You didn't know Joachim Schnerf? He was born in 1987 in Strasbourg and currently lives in Paris where he is a publisher of foreign literature. After Mon sang à l'études, his first novel published by Éditions de l'Olivier, he plunges us (thanks to Zulma editions), with This night, into the intimacy of a family, stretched on the thread of the memory of a man in the evening of his life.A novel of great sensitivity.
This Passover Night
The novel opens on the morning of the first day of Passover, the Jewish Passover. This year, for the first time, Solomon, the hero of this novel, will have to celebrate Passover with his family without his half. Indeed, his wife, his "sweet and wonderful" Sarah, had died two months earlier.
To the brutality of mourning are added the different anxieties of welcoming his two daughters, two sisters who do not support each other and who do not cease, one, Michelle, to despise her eldest, the other, Denise, to fear her youngest. There will also be his sons-in-law, and grandchildren, since it is during the Seder that Solomon will revive the children the sudden freedom of the Jewish people after the years of slavery. It is he who must transmit, once again, the testimony of the exit of the Jewish people from Egypt, through many rituals including the traditional questions of children.
Why is this night different from other nights?
At this perspective, he recalls in a somewhat poetic way, the evenings of the previous years with Sarah and thus anticipates what will not fail to happen. What you need to know is that Solomon, the hero of this novel, is a Holocaust survivor. One of the many that Auschwitz orphaned, but unlike many, he needs humor to externalize the demons that have haunted him since his detention in a concentration camp. Concentration camp humor to unlock the trauma of horror. His jokes are not always received as they should but it is a subject that is impossible for him to approach seriously. He never talked about everything he went through.

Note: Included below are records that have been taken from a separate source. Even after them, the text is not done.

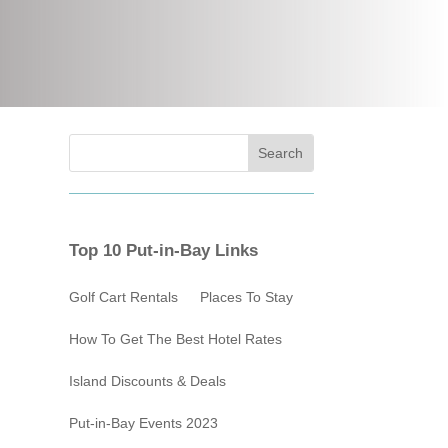
Top 10 Put-in-Bay Links
Golf Cart Rentals
Places To Stay
How To Get The Best Hotel Rates
Island Discounts & Deals
Put-in-Bay Events 2023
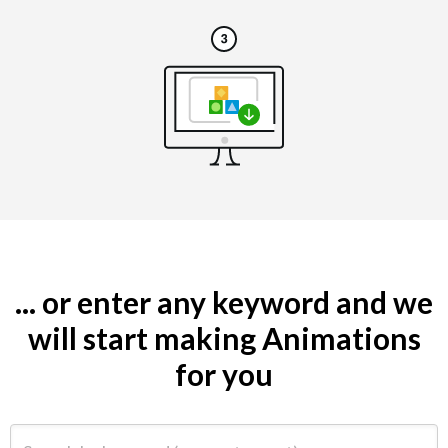
... or enter any keyword and we
will start making Animations
for you
Search by keyword (e.g. restaurant)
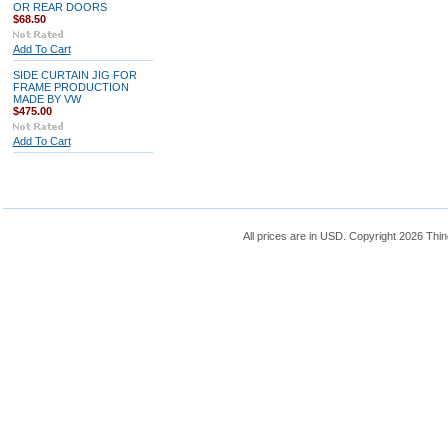
OR REAR DOORS
$68.50
Add To Cart
SIDE CURTAIN JIG FOR
FRAME PRODUCTION
MADE BY VW
$475.00
Add To Cart
All prices are in
USD
. Copyright 2026 Thin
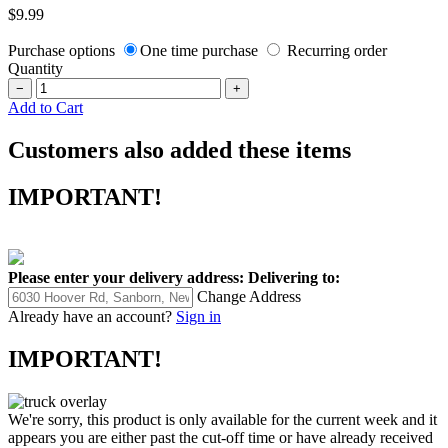
$9.99
Purchase options
One time purchase
Recurring order
Quantity
−
+
Add to Cart
Customers also added these items
IMPORTANT!
Please enter your delivery address:
Delivering to:
Change Address
Already have an account?
Sign in
IMPORTANT!
We're sorry, this product is only available for the current week and it
appears you are either past the cut-off time or have already received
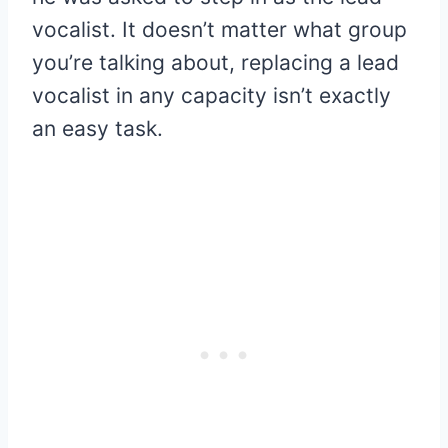
vocalist. It doesn’t matter what group
you’re talking about, replacing a lead
vocalist in any capacity isn’t exactly
an easy task.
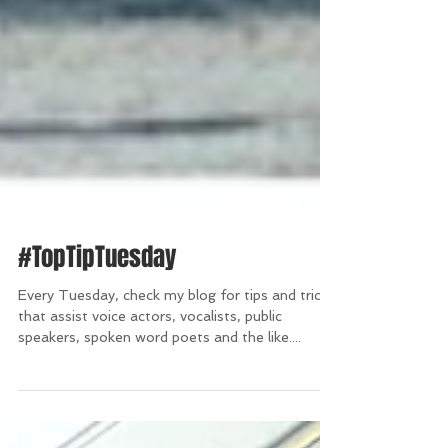
#TopTipTuesday
Every Tuesday, check my blog for tips and tricks
that assist voice actors, vocalists, public
speakers, spoken word poets and the like....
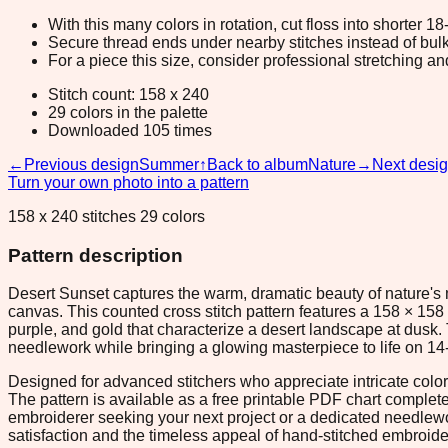
With this many colors in rotation, cut floss into shorter 1
Secure thread ends under nearby stitches instead of bulk
For a piece this size, consider professional stretching an
Stitch count: 158 x 240
29 colors in the palette
Downloaded 105 times
←
Previous design
Summer
↑
Back to album
Nature
→
Next desi
Turn your own photo into a pattern
158 x 240 stitches 29 colors
Pattern description
Desert Sunset captures the warm, dramatic beauty of nature's m
canvas. This counted cross stitch pattern features a 158 × 158 
purple, and gold that characterize a desert landscape at dusk
needlework while bringing a glowing masterpiece to life on 14-
Designed for advanced stitchers who appreciate intricate colo
The pattern is available as a free printable PDF chart complet
embroiderer seeking your next project or a dedicated needlework
satisfaction and the timeless appeal of hand-stitched embroide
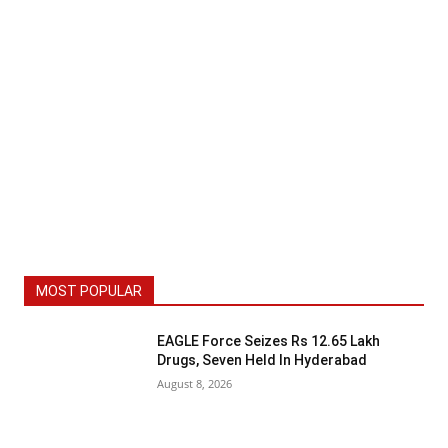
MOST POPULAR
EAGLE Force Seizes Rs 12.65 Lakh
Drugs, Seven Held In Hyderabad
August 8, 2026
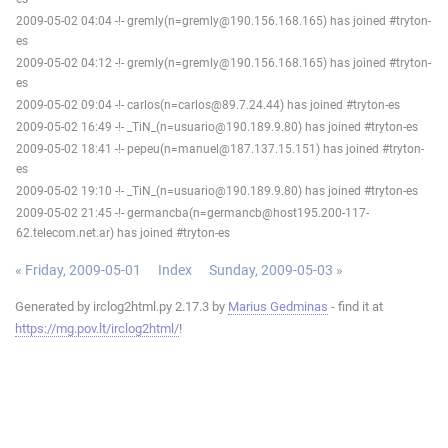
2009-05-02 04:04 -!- gremly(n=gremly@190.156.168.165) has joined #tryton-
es
2009-05-02 04:12 -!- gremly(n=gremly@190.156.168.165) has joined #tryton-
es
2009-05-02 09:04 -!- carlos(n=carlos@89.7.24.44) has joined #tryton-es
2009-05-02 16:49 -!- _TiN_(n=usuario@190.189.9.80) has joined #tryton-es
2009-05-02 18:41 -!- pepeu(n=manuel@187.137.15.151) has joined #tryton-
es
2009-05-02 19:10 -!- _TiN_(n=usuario@190.189.9.80) has joined #tryton-es
2009-05-02 21:45 -!- germancba(n=germancb@host195.200-117-
62.telecom.net.ar) has joined #tryton-es
« Friday, 2009-05-01
Index
Sunday, 2009-05-03 »
Generated by irclog2html.py 2.17.3 by
Marius Gedminas
- find it at
https://mg.pov.lt/irclog2html/
!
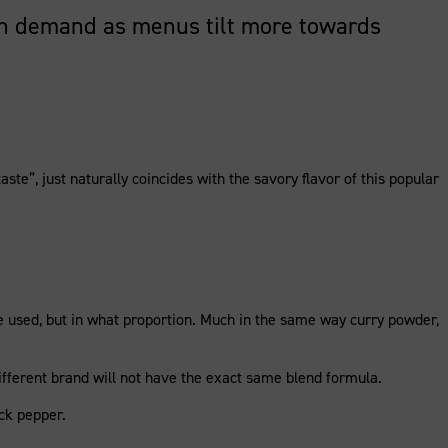
high demand as menus tilt more towards
ste”, just naturally coincides with the savory flavor of this popular
are used, but in what proportion. Much in the same way curry powder,
a different brand will not have the exact same blend formula.
ck pepper.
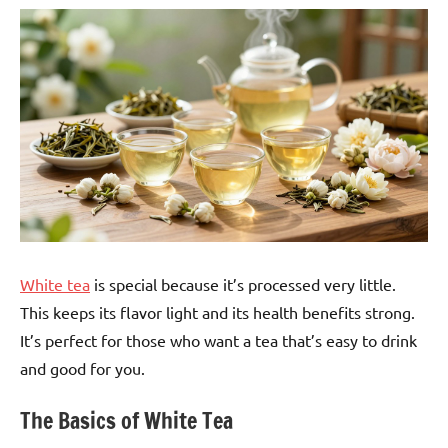
White tea
is special because it’s processed very little.
This keeps its flavor light and its health benefits strong.
It’s perfect for those who want a tea that’s easy to drink
and good for you.
The Basics of White Tea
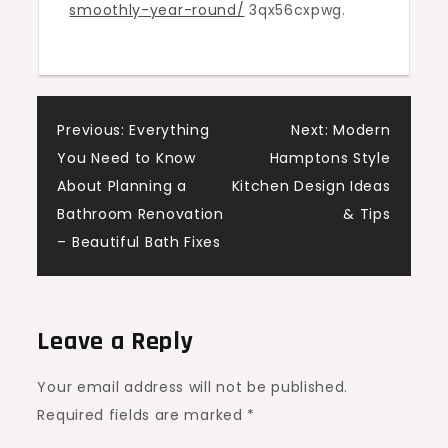
smoothly-year-round/
3qx56cxpwg.
Dealer
A
Post
Previous:
Everything
Next:
Modern
You Need to Know
Hamptons Style
navigation
About Planning a
Kitchen Design Ideas
Bathroom Renovation
& Tips
– Beautiful Bath Fixes
Leave a Reply
Your email address will not be published.
Required fields are marked
*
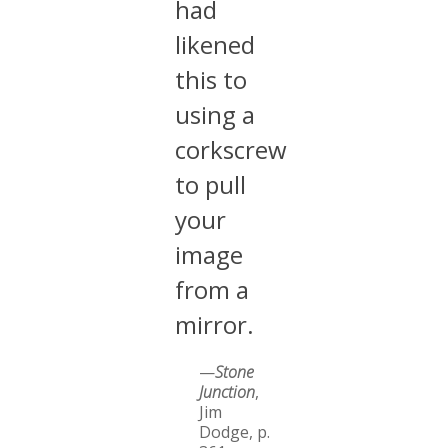
had
likened
this to
using a
corkscrew
to pull
your
image
from a
mirror.
—
Stone
Junction
,
Jim
Dodge, p.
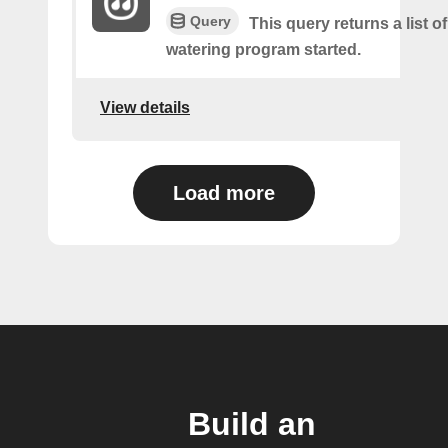
Query
This query returns a list o
watering program started.
View details
Load more
Build an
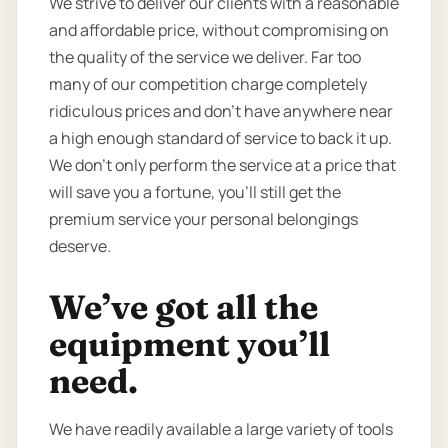
We strive to deliver our clients with a reasonable
and affordable price, without compromising on
the quality of the service we deliver. Far too
many of our competition charge completely
ridiculous prices and don’t have anywhere near
a high enough standard of service to back it up.
We don’t only perform the service at a price that
will save you a fortune, you’ll still get the
premium service your personal belongings
deserve.
We’ve got all the
equipment you’ll
need.
We have readily available a large variety of tools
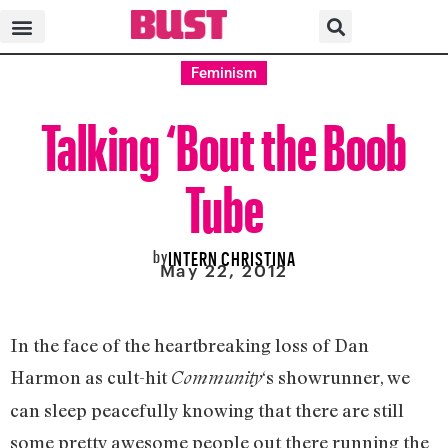
Feminism
Talking ‘Bout the Boob
Tube
by
INTERN CHRISTINA
May 22, 2012
In the face of the heartbreaking loss of Dan
Harmon as cult-hit
‘s showrunner, we
Community
can sleep peacefully knowing that there are still
some pretty awesome people out there running the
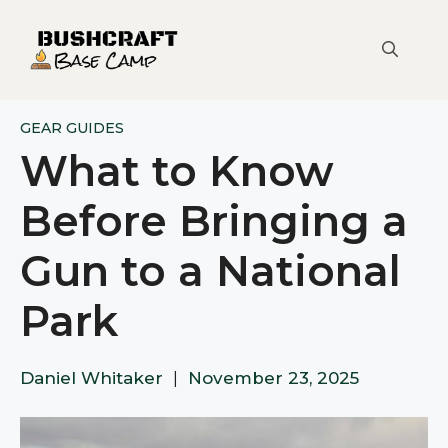
Skip
to
content
GEAR GUIDES
What to Know
Before Bringing a
Gun to a National
Park
Daniel Whitaker
|
November 23, 2025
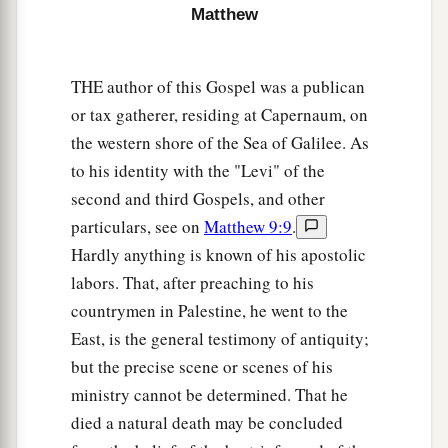
Matthew
profitable for you that one of your members
perish, than for your whole body to be cast into
‡
hell.
THE author of this Gospel was a publican
or tax gatherer, residing at Capernaum, on
Marriage Is Sacred and Binding
the western shore of the Sea of Galilee. As
to his identity with the "Levi" of the
a
31
“Furthermore it has been said,
‘Whoever
second and third Gospels, and other
divorces his wife, let him give her a certificate of
particulars, see on
Matthew 9:9
.
‡
divorce.’
Hardly anything is known of his apostolic
labors. That, after preaching to his
a
32
But I say to you that
whoever divorces his
countrymen in Palestine, he went to the
1
wife for any reason except
sexual immorality
East, is the general testimony of antiquity;
causes her to commit adultery; and whoever
but the precise scene or scenes of his
marries a woman who is divorced commits
ministry cannot be determined. That he
‡
adultery.
died a natural death may be concluded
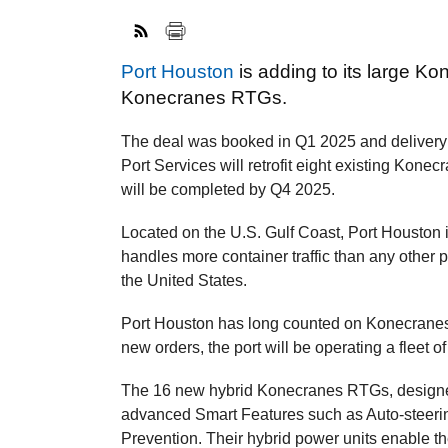
Port Houston
is adding to its large Ko
Konecranes RTGs.
The deal was booked in Q1 2025 and delivery 
Port Services will retrofit eight existing Konec
will be completed by Q4 2025.
Located on the U.S. Gulf Coast, Port Houston is
handles more container traffic than any other 
the United States.
Port Houston has long counted on Konecranes 
new orders, the port will be operating a flee
The 16 new hybrid Konecranes RTGs, designed 
advanced Smart Features such as Auto-steering
Prevention. Their hybrid power units enable th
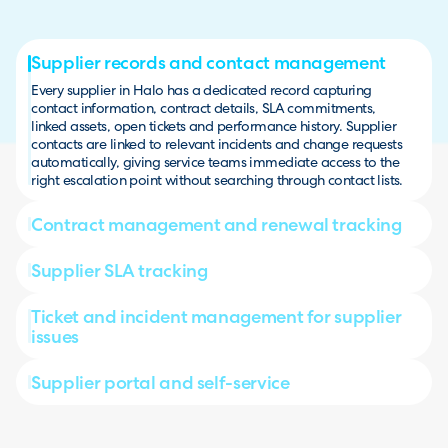
Supplier records and contact management
Every supplier in Halo has a dedicated record capturing
contact information, contract details, SLA commitments,
linked assets, open tickets and performance history. Supplier
contacts are linked to relevant incidents and change requests
automatically, giving service teams immediate access to the
right escalation point without searching through contact lists.
Contract management and renewal tracking
Supplier SLA tracking
Ticket and incident management for supplier
issues
Supplier portal and self-service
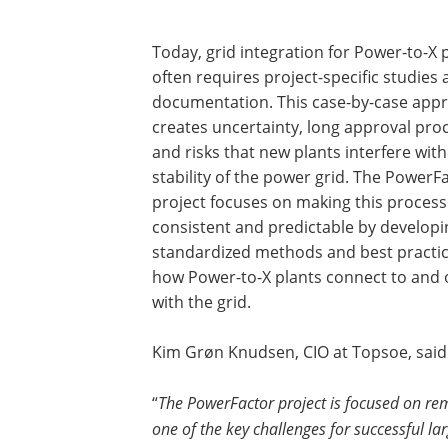
Today, grid integration for Power-to-X 
often requires project-specific studies
documentation. This case-by-case app
creates uncertainty, long approval pro
and risks that new plants interfere with
stability of the power grid. The PowerF
project focuses on making this proces
consistent and predictable by developi
standardized methods and best practi
how Power-to-X plants connect to and 
with the grid.
Kim Grøn Knudsen, CIO at Topsoe, said
“
The PowerFactor project is focused on re
one of the key challenges for successful l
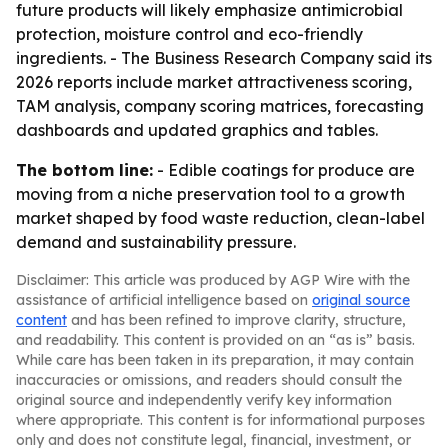
future products will likely emphasize antimicrobial
protection, moisture control and eco-friendly
ingredients. - The Business Research Company said its
2026 reports include market attractiveness scoring,
TAM analysis, company scoring matrices, forecasting
dashboards and updated graphics and tables.
The bottom line:
- Edible coatings for produce are
moving from a niche preservation tool to a growth
market shaped by food waste reduction, clean-label
demand and sustainability pressure.
Disclaimer: This article was produced by AGP Wire with the
assistance of artificial intelligence based on
original source
content
and has been refined to improve clarity, structure,
and readability. This content is provided on an “as is” basis.
While care has been taken in its preparation, it may contain
inaccuracies or omissions, and readers should consult the
original source and independently verify key information
where appropriate. This content is for informational purposes
only and does not constitute legal, financial, investment, or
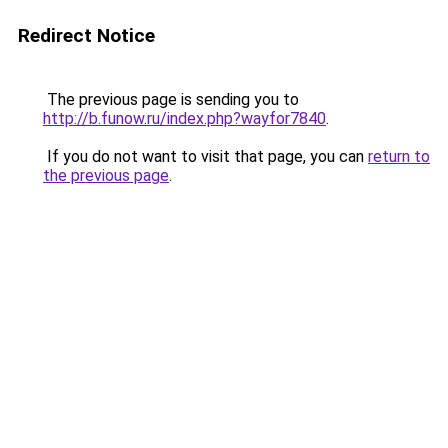
Redirect Notice
The previous page is sending you to
http://b.funow.ru/index.php?wayfor7840
.
If you do not want to visit that page, you can
return to
the previous page
.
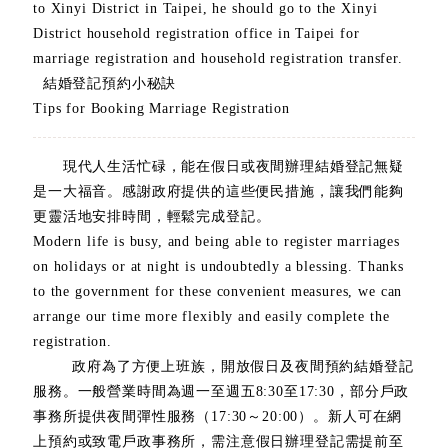
to Xinyi District in Taipei, he should go to the Xinyi
District household registration office in Taipei for
marriage registration and household registration transfer.
結婚登記預約小秘訣
Tips for Booking Marriage Registration
現代人生活忙碌，能在假日或夜間辦理結婚登記無疑
是一大福音。感謝政府提供的這些便民措施，讓我們能夠
更靈活地安排時間，輕鬆完成登記。
Modern life is busy, and being able to register marriages
on holidays or at night is undoubtedly a blessing. Thanks
to the government for these convenient measures, we can
arrange our time more flexibly and easily complete the
registration.
政府為了方便上班族，開放假日及夜間預約結婚登記
服務。一般營業時間為週一至週五8:30至17:30，部分戶政
事務所提供夜間彈性服務（17:30～20:00）。新人可在網
上預約或致電戶政事務所，需注意假日辦理登記需提前至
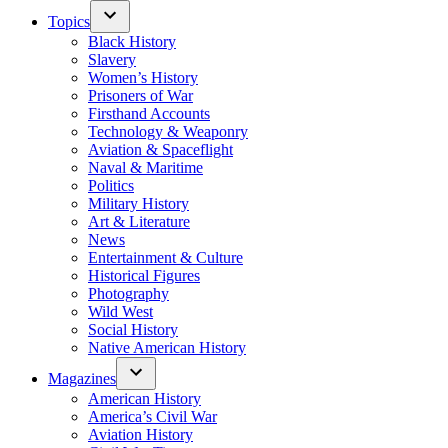
Topics
Black History
Slavery
Women’s History
Prisoners of War
Firsthand Accounts
Technology & Weaponry
Aviation & Spaceflight
Naval & Maritime
Politics
Military History
Art & Literature
News
Entertainment & Culture
Historical Figures
Photography
Wild West
Social History
Native American History
Magazines
American History
America’s Civil War
Aviation History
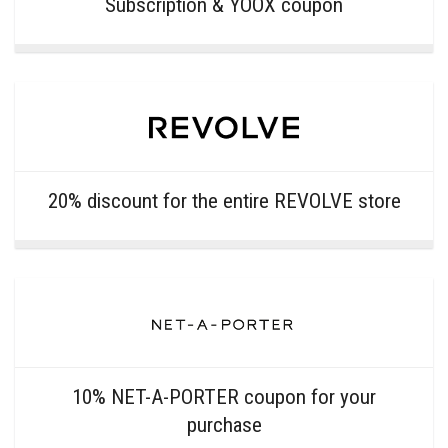
Subscription & YOOX coupon
20% discount for the entire REVOLVE store
10% NET-A-PORTER coupon for your
purchase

Except Tonight.
"Would you be willing to talk about it?" Sarah hesitated for several weeks before questioning me, she finally chose a modest pronoun rather than articulate Auschwitz. I talked about it all the time, yes, but telling? Impossible, I only had my jokes to evoke the Holocaust.
Written with intelligence and subtlety, this 146-page novel is an interesting and moving encounter with Jewish culture. Behind a dark humour, Salomon hides this deep wound of a Holocaust survivor who must now face this new pain: loneliness and the cruel lack of the loved one.
"I lean on the furniture to catch my breath and feel his hand resting on mine. Sarah's hand obsesses me, our hands that never left each other. Our hands eating, our hands falling asleep. These palms that it was impossible for us to take off, built for each other. Like a rock hugs the water that licks it every day."
We can only warmly recommend that you read Tonight, on the one hand because it perfectly traces the dramatization of certain Jewish customs, but also because it invites us to reflect, in a moving way, on the transmission of family silences, and the difficulty of continuing to live after the loss of the loved one.